Assigned task:
Among the lines of the data, copy those that hold "down".

Segment Start: Dataset extract

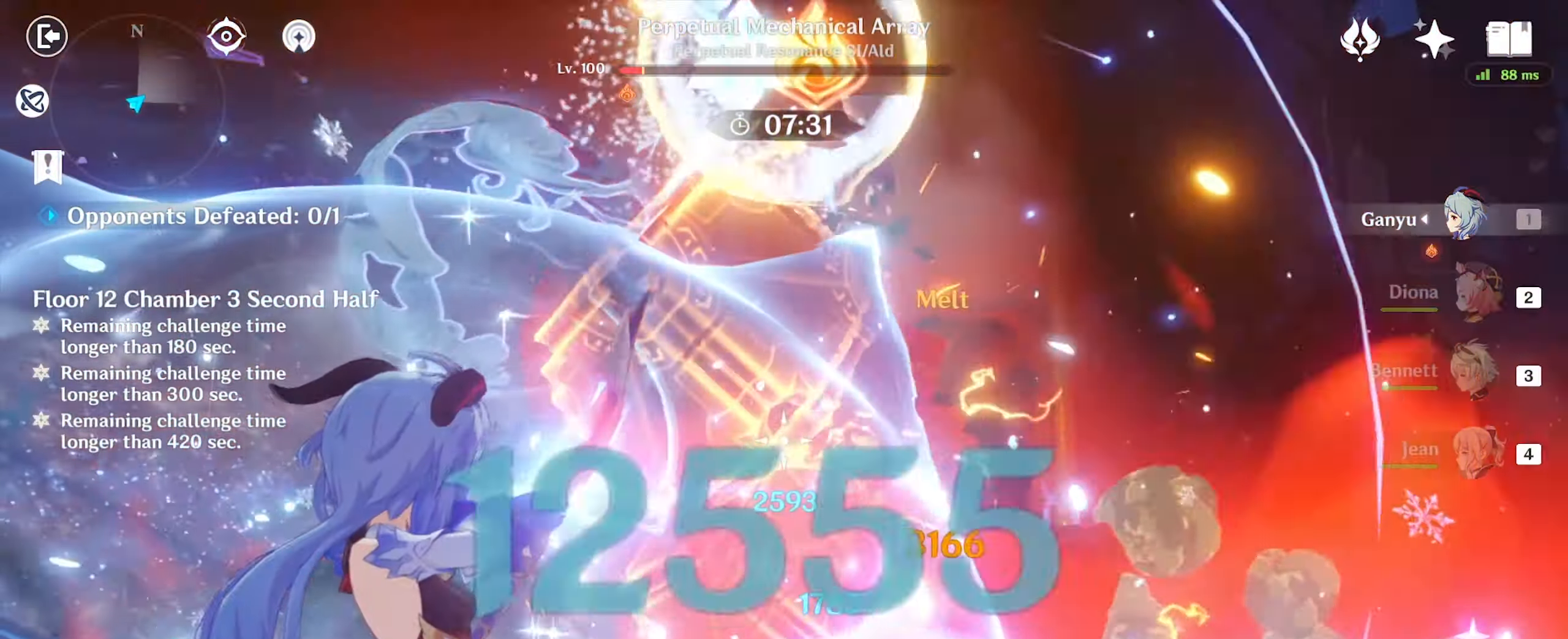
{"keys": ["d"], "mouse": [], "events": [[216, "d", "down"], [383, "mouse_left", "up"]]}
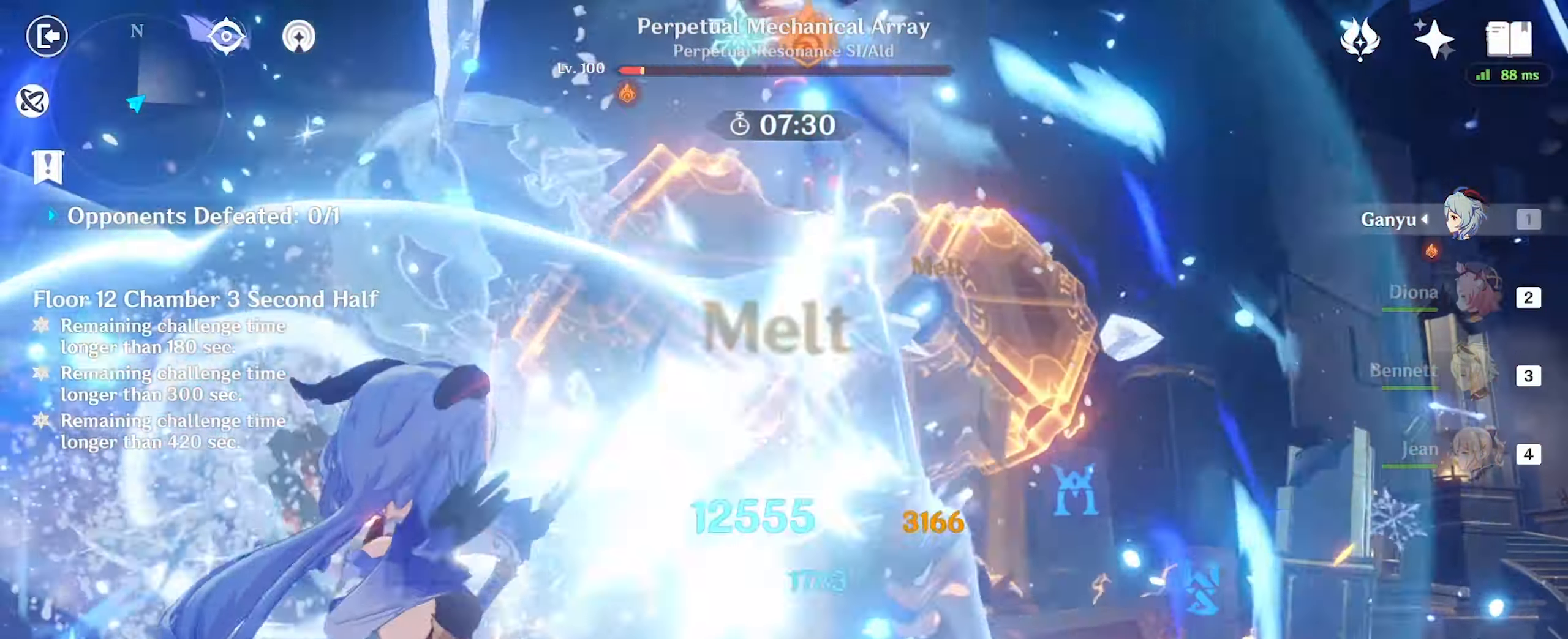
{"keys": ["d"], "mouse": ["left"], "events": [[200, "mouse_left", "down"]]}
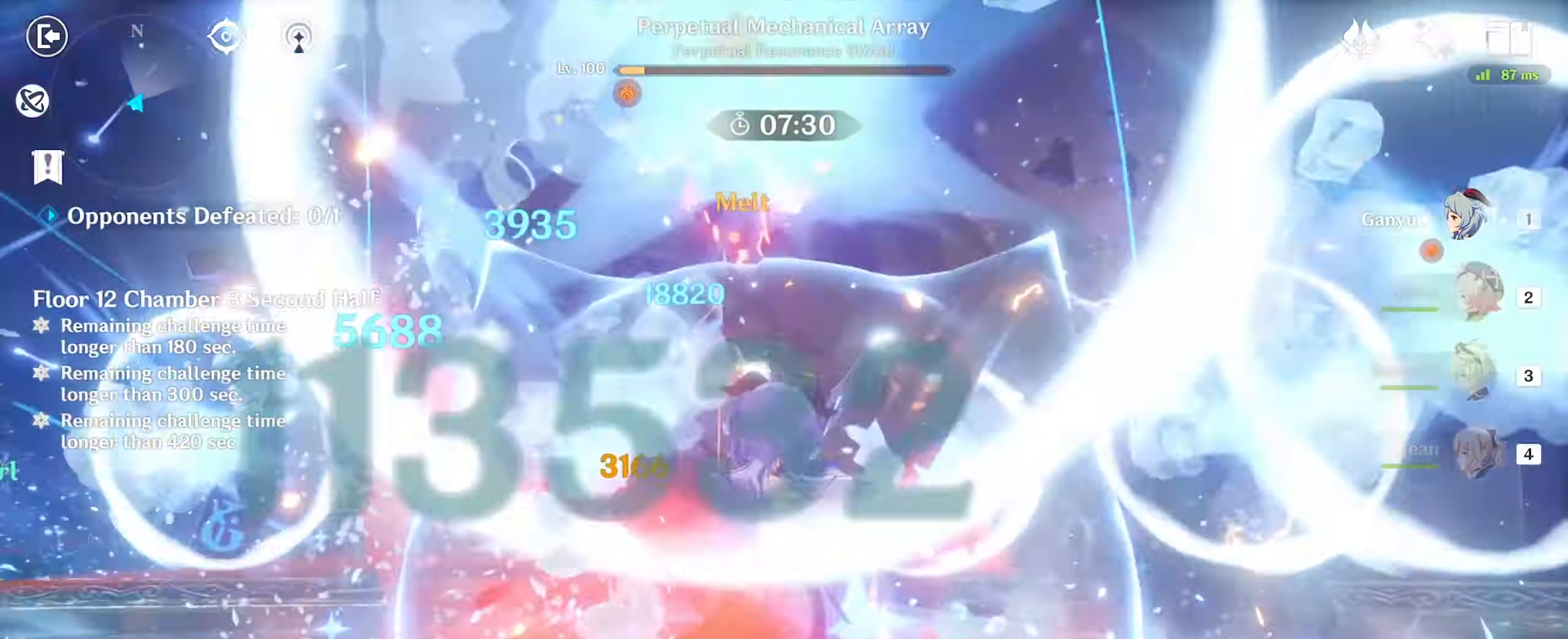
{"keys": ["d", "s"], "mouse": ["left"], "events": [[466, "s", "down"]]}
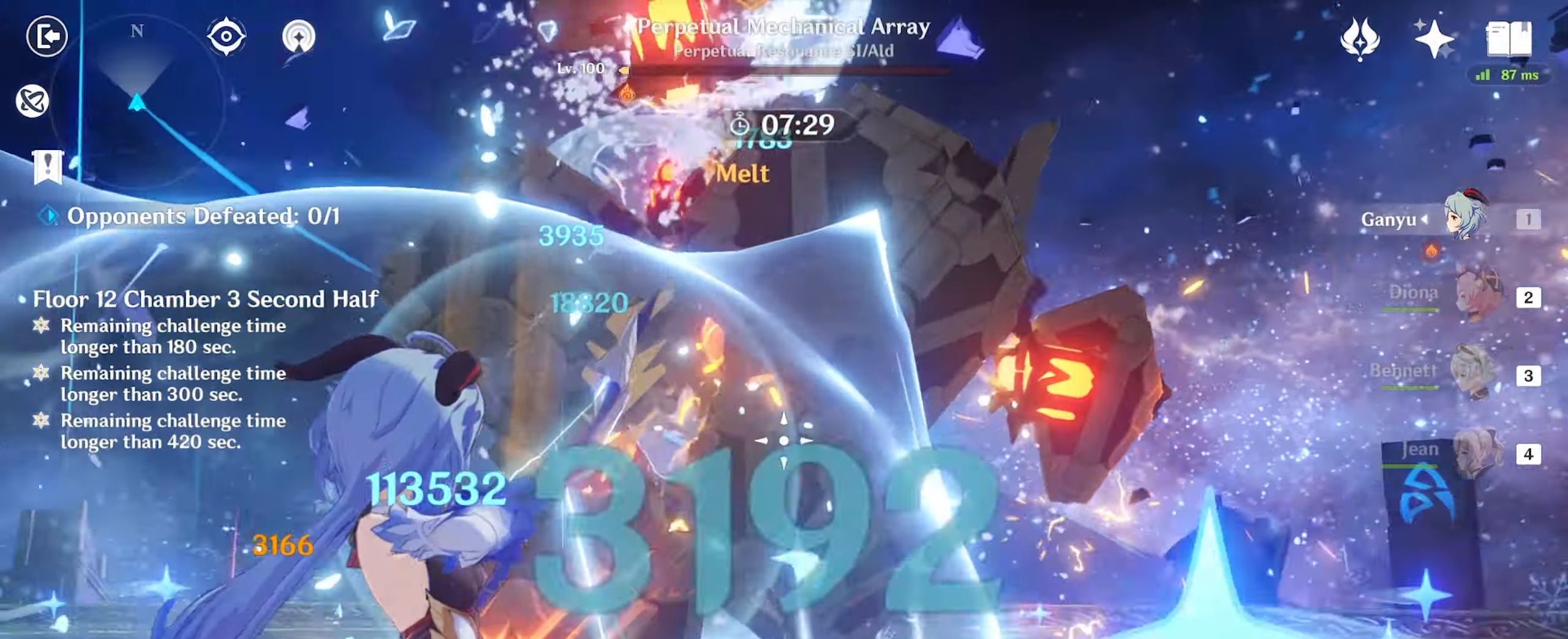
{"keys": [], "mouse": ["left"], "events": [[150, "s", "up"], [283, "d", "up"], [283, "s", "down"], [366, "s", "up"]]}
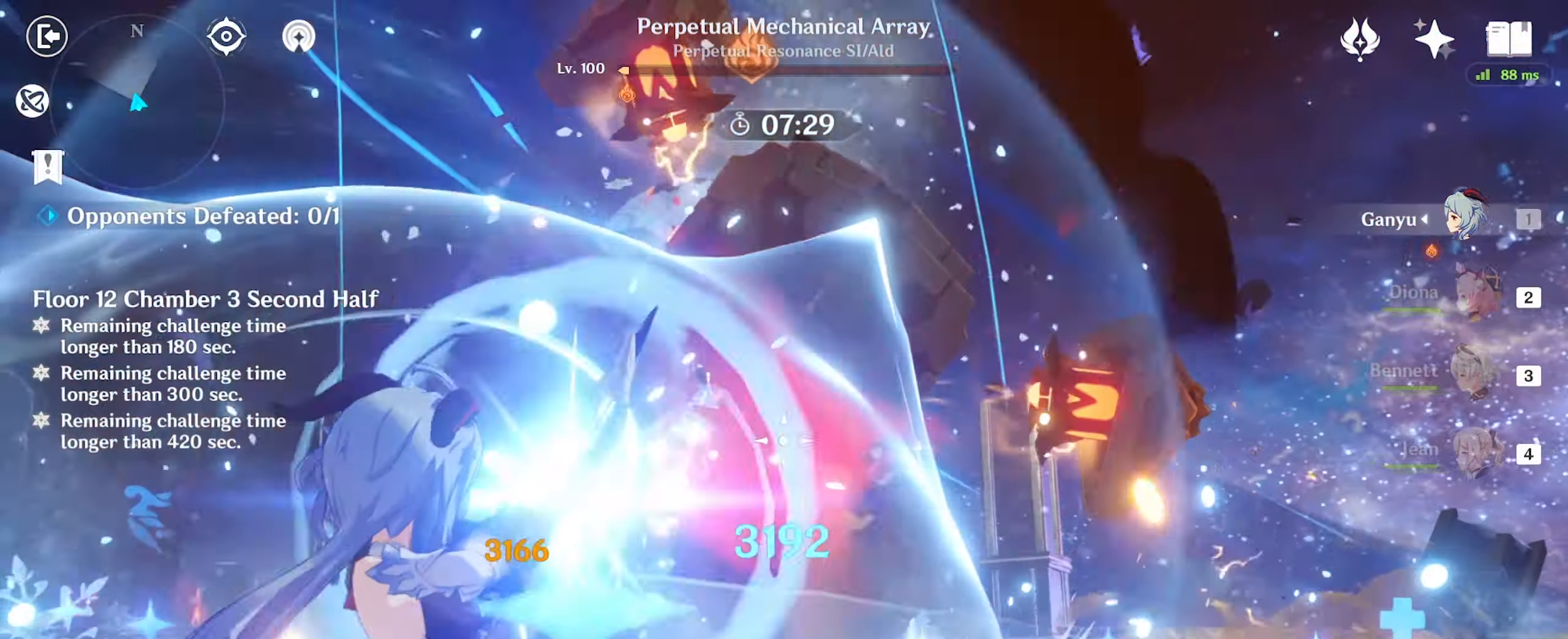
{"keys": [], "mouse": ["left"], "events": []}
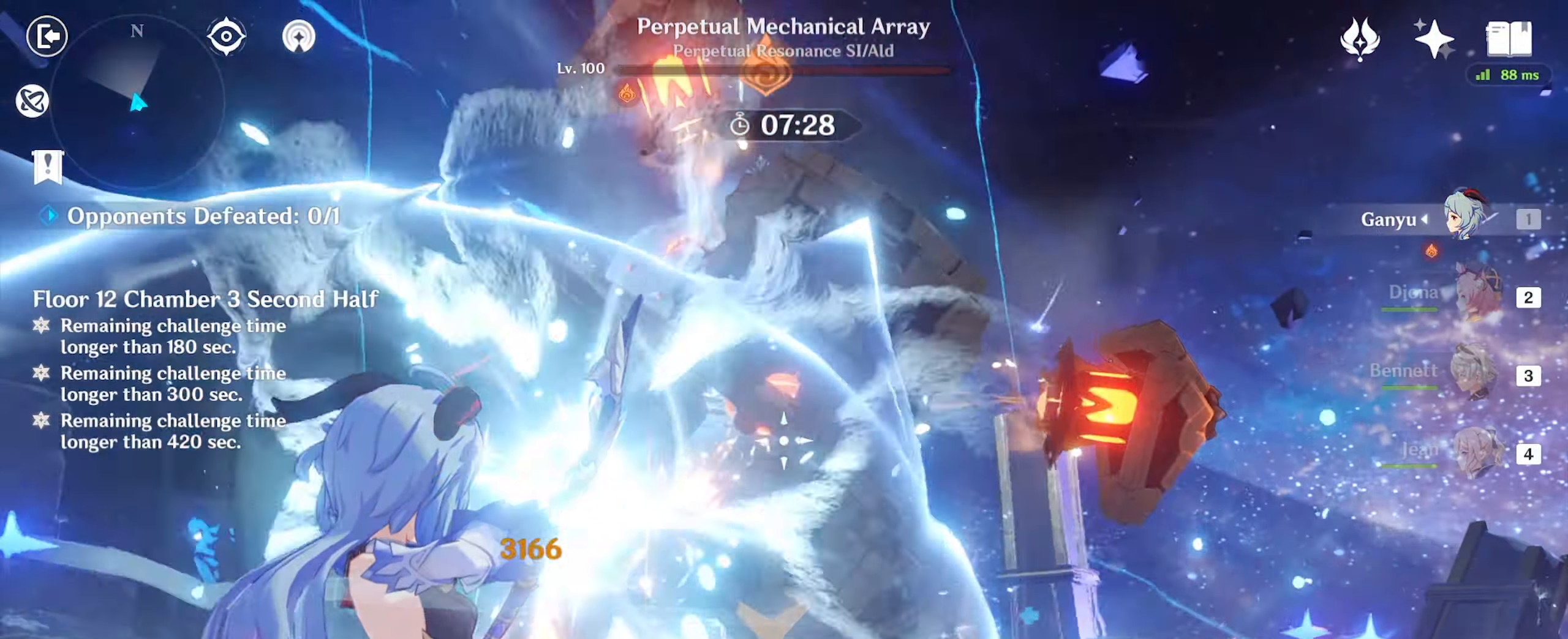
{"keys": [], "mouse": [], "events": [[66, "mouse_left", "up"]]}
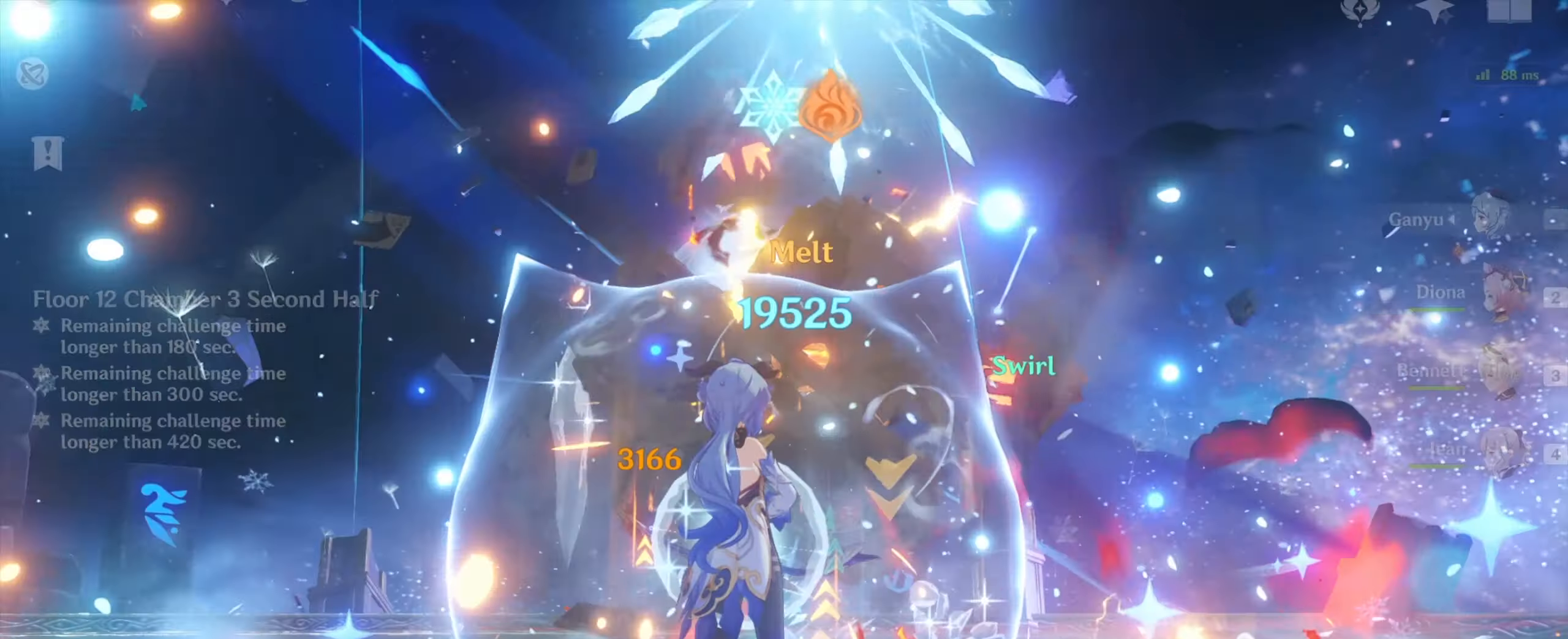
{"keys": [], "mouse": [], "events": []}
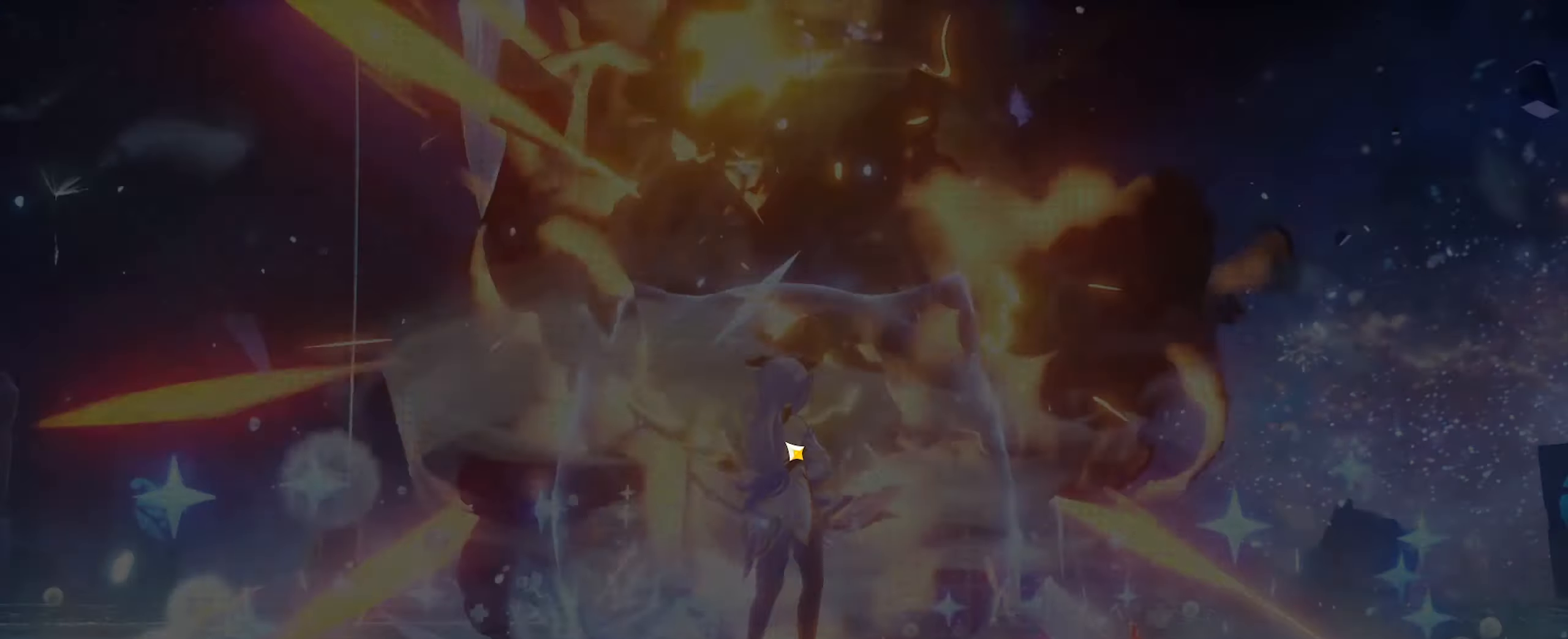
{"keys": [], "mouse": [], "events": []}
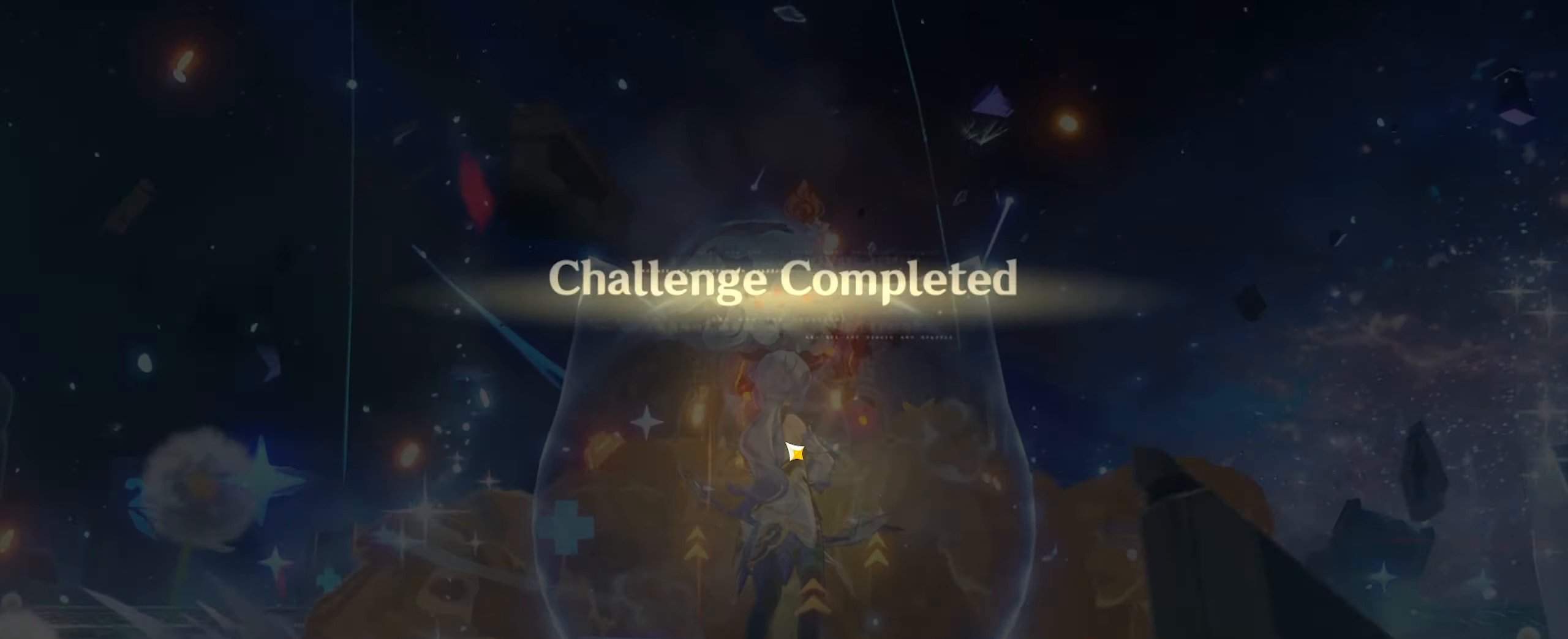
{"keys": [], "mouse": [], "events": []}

Segment End: Dataset extract

Answer to the exercise:
{"keys": ["d"], "mouse": [], "events": [[216, "d", "down"], [383, "mouse_left", "up"]]}
{"keys": ["d"], "mouse": ["left"], "events": [[200, "mouse_left", "down"]]}
{"keys": ["d", "s"], "mouse": ["left"], "events": [[466, "s", "down"]]}
{"keys": [], "mouse": ["left"], "events": [[150, "s", "up"], [283, "d", "up"], [283, "s", "down"], [366, "s", "up"]]}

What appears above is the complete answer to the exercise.